Saved data entries:

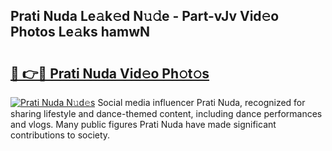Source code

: ## Prati Nuda Le𝚊k𝚎d N𝚞𝚍e - Part-vJv Vid𝚎o Photos Le𝚊ks hamwN

# <h2><a href="http://fbf32i.evod.top/?m=Prati+Nuda">🔗 👉🔴 Prati Nuda Vid𝚎o Ph𝚘t𝚘s</a></h2>

[![Prati Nuda N𝚞d𝚎s](https://i.imgur.com/8V9OHl7.gif)](http://fbf32i.evod.top/?m=Prati+Nuda)
Social media influencer Prati Nuda, recognized for sharing lifestyle and dance-themed content, including dance performances and vlogs. Many public figures Prati Nuda have made significant contributions to society. 
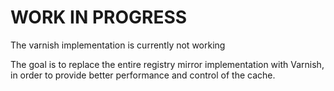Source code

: # WORK IN PROGRESS

The varnish implementation is currently not working

The goal is to replace the entire registry mirror implementation with Varnish, in order to provide better performance and control of the cache.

TASK DIRECTIONS:
Each line from the one holding "Social media influencer" through the last line of the records above must be duplicated exactly, and pictures must not be.

TASK RESULT:
Social media influencer Prati Nuda, recognized for sharing lifestyle and dance-themed content, including dance performances and vlogs. Many public figures Prati Nuda have made significant contributions to society. 
Source code

: # WORK IN PROGRESS

The varnish implementation is currently not working

The goal is to replace the entire registry mirror implementation with Varnish, in order to provide better performance and control of the cache.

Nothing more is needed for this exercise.